Bill Mollison

PERMAKULTUROWY TRAWNIK Angelo Eliades, Permaculture Research Institute

Nienawidzę trawników… – Bill Mollison w wywiadzie Scotta Londona Permakultura – cicha rewolucja.

Trawniki, nieważne czy się je kocha czy nienawidzi, należą do tych elementów naszego współczesnego krajobrazu, z którymi jesteśmy do tego stopnia zżyci, że nie zastanawiamy się skąd się wzięły. Posiadamy trawniki, bo “zawsze je mieliśmy”, lecz czy na pewno?
 Większość praktyków permakultury trawników szczerze nienawidzi, widząc marnującą się pod ich zielenią przestrzeń, jaka mogła by być lepiej spożytkowana w uprawie żywności! Lecz jaki byłby efekt, można przewrotnie zapytać, gdyby do “znienawidzonego” trawnika zastosować zasady zdrowego, ekologicznego (sustainable) projektowania?
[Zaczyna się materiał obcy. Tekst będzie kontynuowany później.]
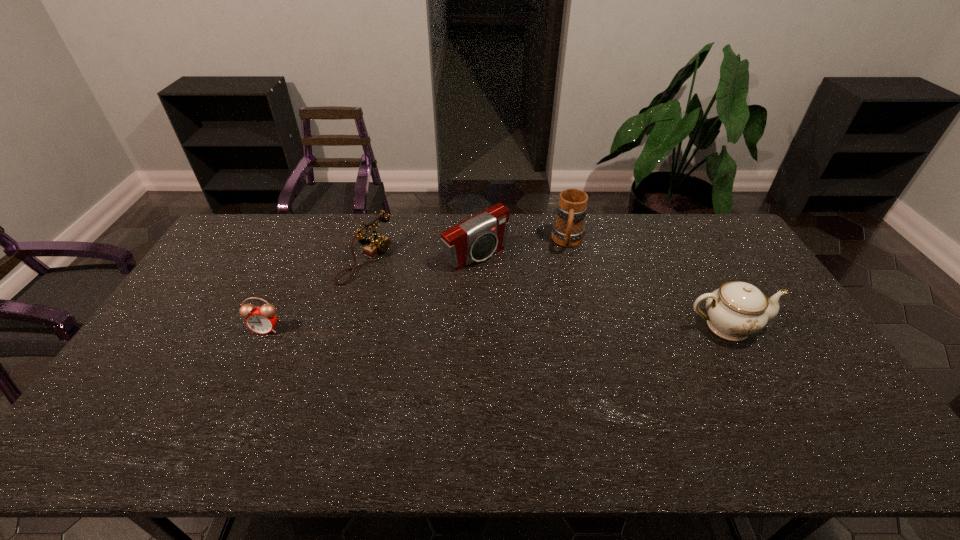
In order to click on vacant area located 0.310m on the front-facing side of the telephone in this screenshot , I will do `click(462, 307)`.

Find the location of a particular element. This screenshot has width=960, height=540. free space located on the front-facing side of the telephone is located at coordinates (448, 301).

The image size is (960, 540). I want to click on blank area located on the front-facing side of the telephone, so click(x=450, y=303).

Where is `blank space located on the side of the mug with the handle`? This screenshot has height=540, width=960. blank space located on the side of the mug with the handle is located at coordinates (563, 300).

Find the location of a particular element. vacant space situated 0.270m on the side of the mug with the handle is located at coordinates (561, 312).

This screenshot has height=540, width=960. Identify the location of vacant space located on the side of the mug with the handle. (557, 339).

At what (x,y) coordinates should I click in order to perform the action: click on camera present at the far edge. Please return your answer as a coordinate pair (x, y). The image size is (960, 540). Looking at the image, I should click on (475, 239).

At what (x,y) coordinates should I click in order to perform the action: click on telephone present at the far edge. Please return your answer as a coordinate pair (x, y). Image resolution: width=960 pixels, height=540 pixels. Looking at the image, I should click on (377, 244).

The height and width of the screenshot is (540, 960). I want to click on mug that is at the far edge, so click(x=568, y=230).

Locate an element on the screen. object present at the right edge is located at coordinates (736, 310).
Spróbujmy zmierzyć się z tym kontrowersyjnym pomysłem i spróbować umieścić (usprawiedliwić) trawnik w permakulturze!
 Na początek, dla lepszej perspektywy problemu, spójrzmy skąd wzięły się trawniki i dlaczego, mimo trudów z nimi związanych, staramy się je utrzymywać.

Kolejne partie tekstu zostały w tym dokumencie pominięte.